A second type of container includes those used with molded plastic bottles, it is generally necessary for the bottles to v be relatively tall with a screw thread molded at the upper end. It is generally not possible to vary the thickness of the body other than at the upper end, and therefore strengthening portions and internal thickening cannot be provided. Accordingly, only relatively tall shapes are usually produced, as these have adequate strength. Shipping drinks in either such containers takes up a significant volume and weight, and hence adds to the

costs for such products

A number of manufacturing disadvantages are encountered with the present arrangements for such containers. For instance, with ring pull cans, relatively complex and expensive machinery is required to mount the closure arrangements on the can bodies following filling. This generally prevents smaller concerns from producing drinks in such containers. Similarly, significant costs barriers preclude entry for retailers and small concerns into beverage container assembly, which today for metal containers is typically processed by expensive combined filling and spin lid sealing machines.

Accordingly, a need has evolved for a more economical and end-user friendly opening assembly that will reduce cost, weight, and storage space during shipping. In addition, a need has developed for a low cost assembly of the beverage containers such that it allows retailers or small business concerns to fill the containers at point-of-sale locations without incurring costs from expensive capital equipment.

Summary of the Invention

The present disclosure is directed to a beverage container with an opening assembly apparatus and method having an advanced design for sealing the contents within the container after opening. The opening assembly includes a lid having a top and bottom side, the lid being attached to a receptacle for containing the beverage contents, and a recess located about the top side of the lid for facilitating the filling of the receptacle. An aperture is located about the recess and projecting from the aperture is an undulating flange on the bottom side of the lid. A closure member coactively engaging the aperture and recess to provide a sealing engagement by inserting a first portion of the closure member into the recess and a second portion of the closure member into the aperture and rotating the closure member from an opened position to a closed position. The recess in the lid in one embodiment is responsible for the geometric configuration of the undulating flange.

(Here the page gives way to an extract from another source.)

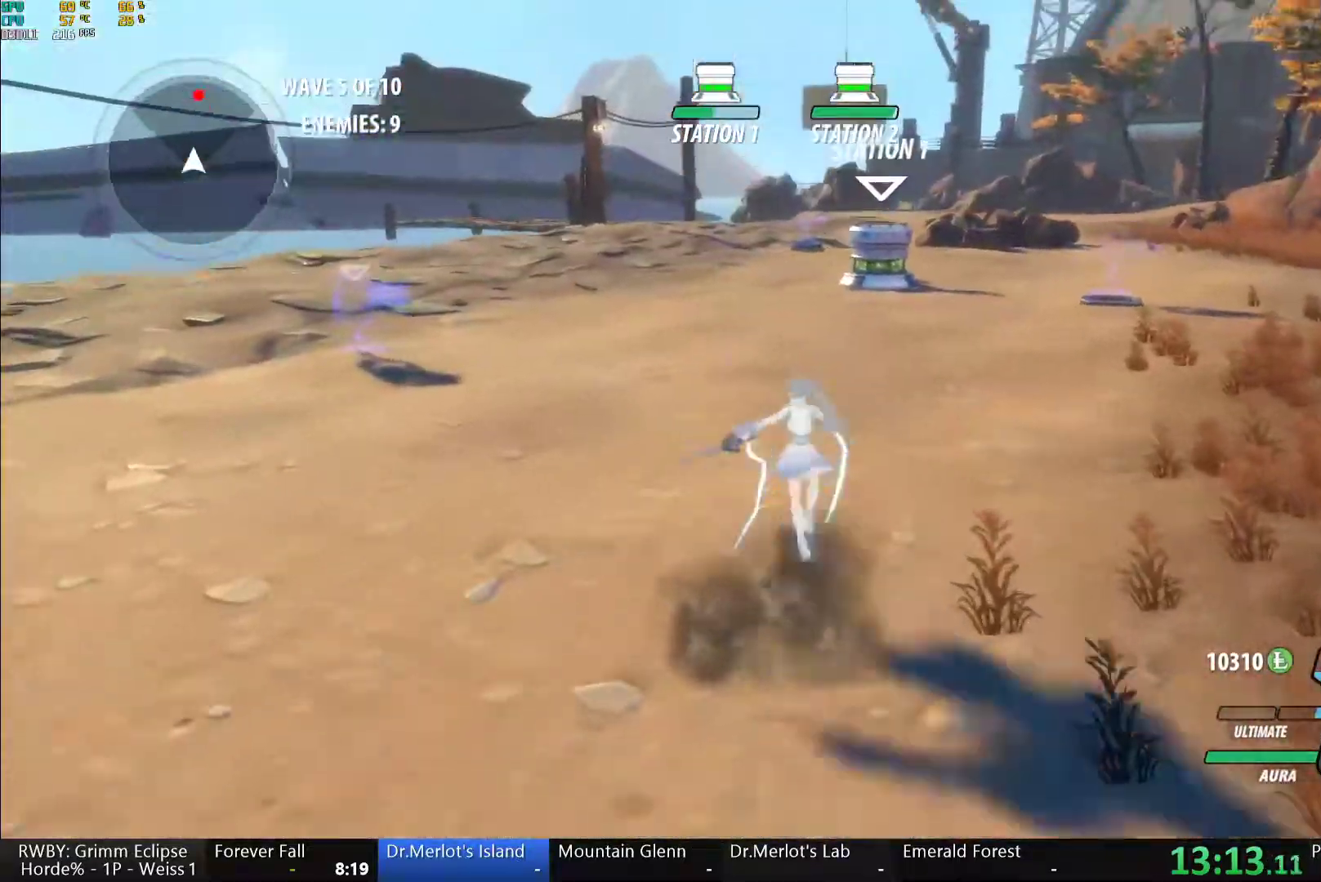
{"dt_ms": 500, "buttons": ["A"], "left_stick": "up", "right_stick": "center", "events": [[67, "A", "up"], [117, "B", "down"], [183, "B", "up"], [200, "A", "down"], [333, "A", "up"], [367, "B", "down"], [417, "B", "up"], [450, "A", "down"]]}
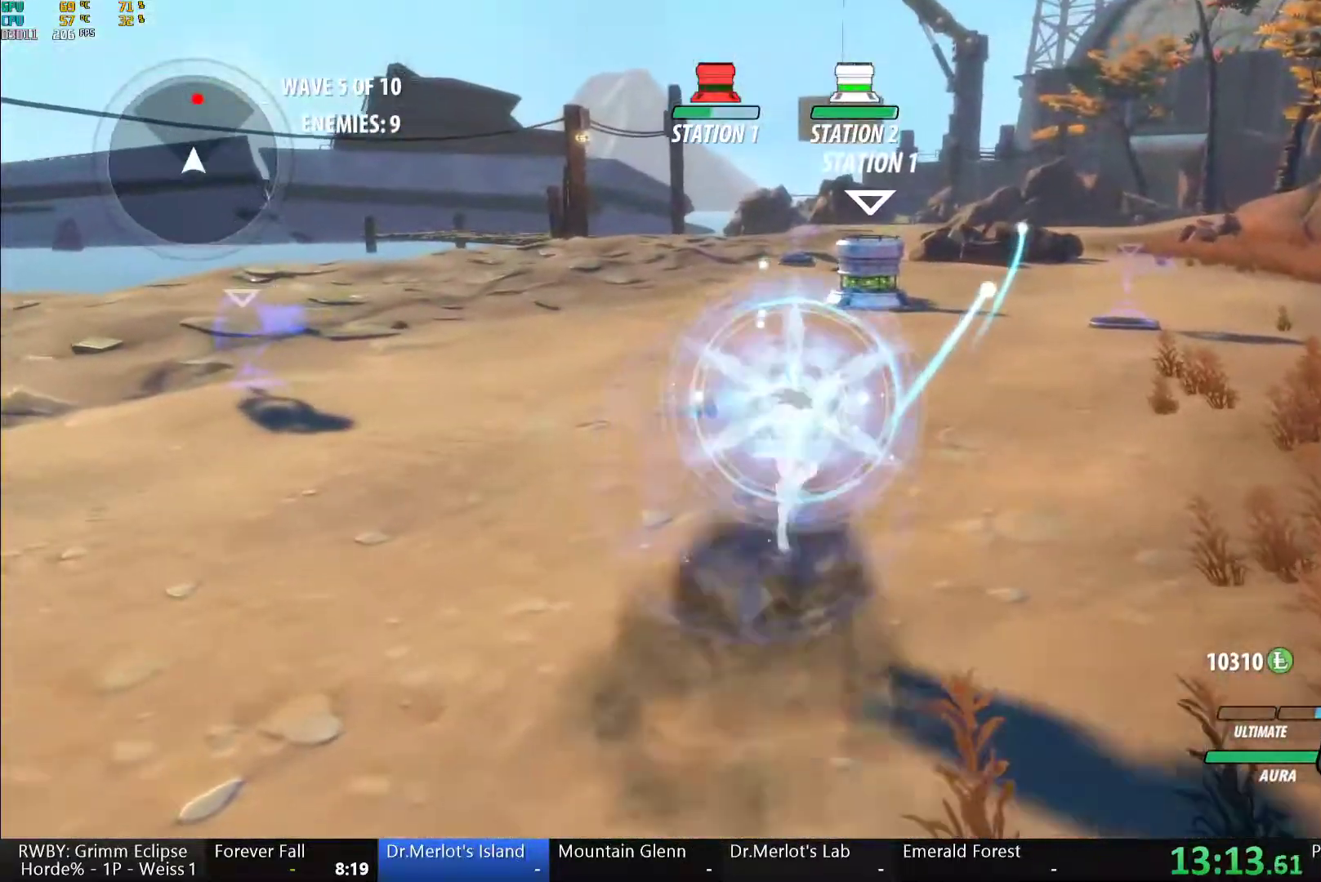
{"dt_ms": 500, "buttons": ["B", "Y", "L1"], "left_stick": "up-right", "right_stick": "center", "events": [[50, "B", "down"], [67, "A", "up"], [133, "B", "up"], [150, "A", "down"], [217, "L1", "down"], [233, "Y", "down"], [250, "A", "up"], [267, "B", "down"], [317, "Y", "up"], [367, "L1", "up"], [383, "A", "down"], [383, "B", "up"], [400, "left_stick", "up-right"], [450, "L1", "down"], [467, "A", "up"], [467, "Y", "down"], [500, "B", "down"]]}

The opening assembly of the closure member includes a breakaway portion secured to the lid by a projection fixedly engaged to a depression in the lid to provide security to a consumer that the product is tamper free. The breakaway portion fractures upon initial opening by the consumer when an arm on the opening assembly is rotated to an opening position. The projection also assists in retaining the closure member to the container via a cord connection.

An additional feature of the opening assembly is a reinforced surface located above and

along the contact portion of the undulating flange. The additional support surface is achieved in one embodiment by forming a reinforcing lip about the flange during a pressing or stamping operation. In another embodiment the reinforced surface is achieved by adding additional material during a forging or molding process. Another feature of the opening assembly adds structural support by the addition of ribs formed in the lid geometry. hi another embodiment, the container encases a straw within the body of the receptacle when the container is closed. Removing the closure member allows the straw to protrude through the aperture for consumer usage. The closure member includes a recess for housing the straw while the opening assembly is in the closed position.

These and other advantages and features of the exemplary embodiment of the recessed opening assembly are described in detail in conjunction with the accompanying drawings.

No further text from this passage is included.